THE Bribrí are one of Costa Rica’s eight indigenous groups, with approximately 11,000 inhabitants living primarily in the southern Caribbean and Pacific zones, according to the 2000 census. The census found a total of 63,876 indigenous people living in Costa Rica.

 

Recognizing Bribrí and other indigenous cultures as important parts of Costa Rica is one of the goals of the PANI translation project, Pacheco said.

 

“Today we take the first step by distributing a translation of the law into Bribrí as a way for every woman and child to have a clear understanding of the right to demand responsible parenthood,” Pacheco said. “This translation is a way of expressing respect and recognizing the validity of this culture that has its own language, world vision and identity.”

 

The President added that the two texts will also be translated into Costa Rica’s other seven indigenous languages: Brunca, Cabécar, Teribe, Guaymí, Huetar Chorotega and Maleku, but he did not provide a timeframe.

 

COSTA Rica’s Law for Responsible Paternity, ratified in 2001, and Code of Children’s and Adolescents’ Rights, ratified in 1990, spell out the rights guaranteed to all children under Costa Rican law, including the right to health, an education, a name and nationality, freedom from abuse and the right to know one’s parents.

 

Translating these texts is an initiative to promote awareness of the law among the Bribrí and achieve more equality in its application, Gil said.

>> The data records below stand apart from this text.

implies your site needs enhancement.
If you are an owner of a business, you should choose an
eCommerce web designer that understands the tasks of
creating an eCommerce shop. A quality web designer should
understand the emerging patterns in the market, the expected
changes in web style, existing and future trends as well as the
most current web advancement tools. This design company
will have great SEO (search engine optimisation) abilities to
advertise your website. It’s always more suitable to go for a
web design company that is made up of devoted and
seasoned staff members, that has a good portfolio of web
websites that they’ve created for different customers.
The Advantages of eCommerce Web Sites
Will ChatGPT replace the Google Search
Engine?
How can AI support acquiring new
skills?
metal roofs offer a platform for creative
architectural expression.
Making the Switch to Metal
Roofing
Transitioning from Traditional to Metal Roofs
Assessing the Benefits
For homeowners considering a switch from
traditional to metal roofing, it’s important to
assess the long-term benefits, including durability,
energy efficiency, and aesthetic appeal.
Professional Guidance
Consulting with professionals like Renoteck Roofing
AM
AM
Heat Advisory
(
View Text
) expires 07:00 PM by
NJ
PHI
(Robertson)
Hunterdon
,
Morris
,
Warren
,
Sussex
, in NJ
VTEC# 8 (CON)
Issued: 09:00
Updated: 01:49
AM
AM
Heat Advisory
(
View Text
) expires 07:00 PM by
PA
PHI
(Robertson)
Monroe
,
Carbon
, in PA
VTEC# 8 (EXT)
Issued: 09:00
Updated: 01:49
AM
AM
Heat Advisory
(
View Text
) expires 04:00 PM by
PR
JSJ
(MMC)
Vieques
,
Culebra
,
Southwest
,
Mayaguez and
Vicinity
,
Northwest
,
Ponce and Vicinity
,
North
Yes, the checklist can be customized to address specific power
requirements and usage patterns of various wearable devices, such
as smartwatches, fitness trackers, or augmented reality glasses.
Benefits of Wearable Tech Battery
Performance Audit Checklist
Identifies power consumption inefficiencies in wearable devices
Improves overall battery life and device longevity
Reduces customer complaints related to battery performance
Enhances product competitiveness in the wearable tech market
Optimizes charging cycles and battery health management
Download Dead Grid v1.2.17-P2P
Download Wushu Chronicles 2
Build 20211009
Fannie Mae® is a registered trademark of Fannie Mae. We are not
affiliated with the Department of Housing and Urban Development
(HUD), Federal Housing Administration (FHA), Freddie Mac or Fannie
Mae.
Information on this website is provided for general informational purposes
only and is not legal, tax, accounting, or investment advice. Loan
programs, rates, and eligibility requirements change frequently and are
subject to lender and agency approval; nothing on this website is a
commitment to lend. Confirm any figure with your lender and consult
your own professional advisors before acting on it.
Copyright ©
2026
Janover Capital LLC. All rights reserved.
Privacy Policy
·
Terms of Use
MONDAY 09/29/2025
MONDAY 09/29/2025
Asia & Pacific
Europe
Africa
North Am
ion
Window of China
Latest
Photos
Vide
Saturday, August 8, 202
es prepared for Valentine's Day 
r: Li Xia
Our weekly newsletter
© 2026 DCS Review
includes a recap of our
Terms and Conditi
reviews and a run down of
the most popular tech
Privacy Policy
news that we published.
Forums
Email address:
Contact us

Two students at the University of Costa Rica’s School of Modern Languages, Rito Stewart and Alí Garcia, both of Bribrí descent, translated the texts from Spanish into Bribrí.

 

“In the past, not as much attention has been paid to children in these communities as in others,” Gil said. “The law is something everyone should have in their own language. Children should know they have a right to know their parents and a right to speak out against violence.”

 

Violence in the home is a problem not only in indigenous communities, but throughout Costa Rica, said Gil, who followed Pacheco’s speech by reading a simplified version of the texts in Spanish, illustrated with cartoon drawings, to the young audience.

 

She reiterated that every child has the right to live free from physical, sexual and emotional abuse and that children should watch out for and support each other.

 

LEADERS from other indigenous communities around the country also attended the ceremony, including Geyner Blanco, a representative of the National Indigenous Roundtable from Guatuso, a Maleku indigenous community in north central Costa Rica.

 

“This (the translation) seems like a very worthy effort to me for two reasons,” Blanco said. “It’s necessary for children to be able know their parents and also important to be able to have a document in an indigenous language.”

 

Although most of the country’s indigenous people today speak Spanish, Geyner added, it’s important that the government respect the native languages of these cultures. Cascante and her classmates from Talamanca received a bag of school supplies donated by the store Mundo de Juguetes, with contributions from the supplier Dixon Vinci, along with their copies of the texts.

 

Mundo de Juguetes also printed 1,000 copies of the texts, said Sales Manager Lidiana Salas.

 

“These texts have never been translated before – it’s a very important way to reach these indigenous communities,” she added.